Searching the ProcessWire files for the phrase, "Prevent direct access to file assets owned by" led me to ProcessTemplate.module in wire/modules/Process/ProcessTemplate. From there, this is the relevant code:

/**
 * Build the "pagefileSecure" field for the "access" tab
 * 
 * @param Template $template
 * @return InputfieldRadios
 * 
 */
protected function buildEditFormAccessFiles(Template $template) {

	/** @var InputfieldRadios $f */
	$f = $this->wire()->modules->get('InputfieldRadios');
	$f->attr('id+name', 'pagefileSecure');
	$f->label = $this->_('Prevent direct access to file assets owned by pages using this template?');
	$f->icon = 'download';
	$f->description =
		$this->_('When direct access to a file in [u]/site/assets/files/[/u] is blocked, ProcessWire can manage delivery of the file, rather than Apache.') . ' ' .
		$this->_('This enables the file to be access controlled in the same manner as the page that owns it, while still using the original file URL.') . ' ' .
		$this->_('Note that it takes more overhead to deliver a file this way, so only choose the “Yes always” option if you need it.');
	$f->notes =
		$this->_('Always test that the access control is working how you expect by attempting to access the protected file(s) in your browser.') . ' ' .
		$this->_('Do this for when you expect to have access (logged-in) and when you do not (logged-out).');
	$f->addOption(0, $this->_('No') . ' ' . 
		'[span.detail] ' . $this->_('(uses site-wide configuration instead)') . ' [/span]');
	$f->addOption(1, $this->_('Yes when page is unpublished, in the trash, or not publicly accessible'));
	$f->addOption(2, $this->_('Yes always, regardless of page status or access control'));
	$f->val((int) $template->pagefileSecure);
	if(!$template->pagefileSecure) $f->collapsed = Inputfield::collapsedYes;
	
	return $f;
}

Considering the attribute name is pagefileSecure, I would think it'd be safe to assume that, yes, that enabled pagefileSecure for those templates within your site. I don't use pagefileSecure myself, so I don't know if there's an adjustment that could be made to the htaccess so that secure pagefiles can work as expected, while insecure can still not be rendered by ProcessWire. There might be some results of people working with that in these forums. (I'd normally look, but unless I revisit this later, my break time is up!)

[cwsoft]

Guess one part of the story is that pagefileSecure relies on .htaccess available on Apache servers. So it won‘t work on NGINX powered servers unless you port the htaccess over to NGINX equivalent - if possible at all.  As htaccess can inherit rules from parent folders and can be disabled from your ISP, it is good practice to test htaccess access restrictions before it goes live. 

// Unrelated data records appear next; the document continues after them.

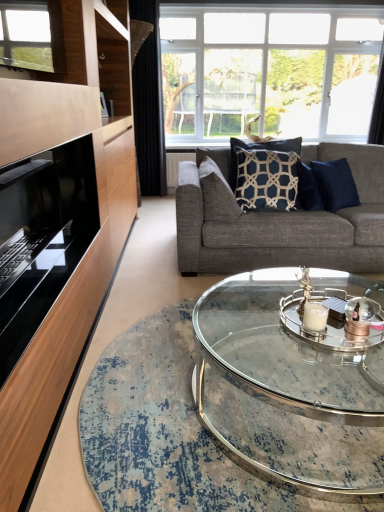
Question: From their relative heights in the image, would you say clear glass coffee table at center is taller or shorter than black fabric curtain at left, which ranks as the first curtain in left-to-right order?

Choices:
 (A) short
 (B) tall

Answer: (A)

Question: Is clear glass coffee table at center bigger or smaller than black fabric curtain at left, which ranks as the first curtain in left-to-right order?

Choices:
 (A) small
 (B) big

Answer: (B)

Question: Which of these objects is positioned farthest from the black fabric curtain at left, which ranks as the first curtain in left-to-right order?

Choices:
 (A) blue textured pillow at center, which is counted as the 2th pillow, starting from the right
 (B) clear glass candle holder at center
 (C) clear glass coffee table at center
 (D) navy blue fabric pillow at center, the first pillow viewed from the right
 (E) black glass fireplace at left

Answer: (B)

Question: Which of these objects is positioned farthest from the clear glass candle holder at center?

Choices:
 (A) clear glass window at upper center
 (B) blue textured pillow at center, which is counted as the 2th pillow, starting from the right
 (C) navy blue fabric pillow at center, the 2th pillow in the left-to-right sequence
 (D) textured gray couch at center
 (E) black glass fireplace at left

Answer: (A)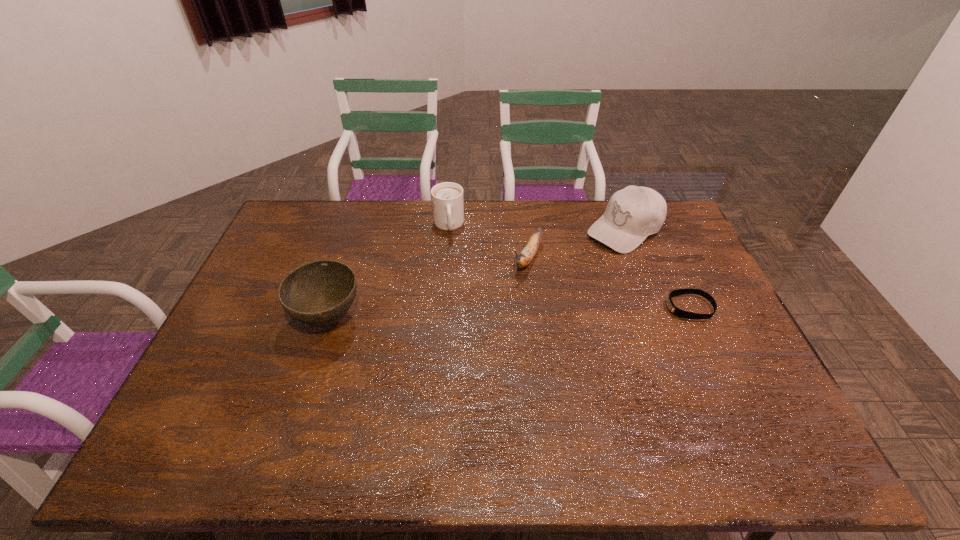
Image resolution: width=960 pixels, height=540 pixels. Find the location of `vacant area between the baseball cap and the bowl`. vacant area between the baseball cap and the bowl is located at coordinates (477, 274).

Edited August 26 by cwsoft

[DrQuincy]

I think you're right. It makes sense you can't tell PW to ignore images while at the same time handling access for them.

[BrendonKoz]

I mostly wasn't sure if an adjustment to the htaccess rules if also using the setting for pagefileSecurePathPrefix might provide a workaround.

EDIT: It does not appear as though there is a simple workaround here.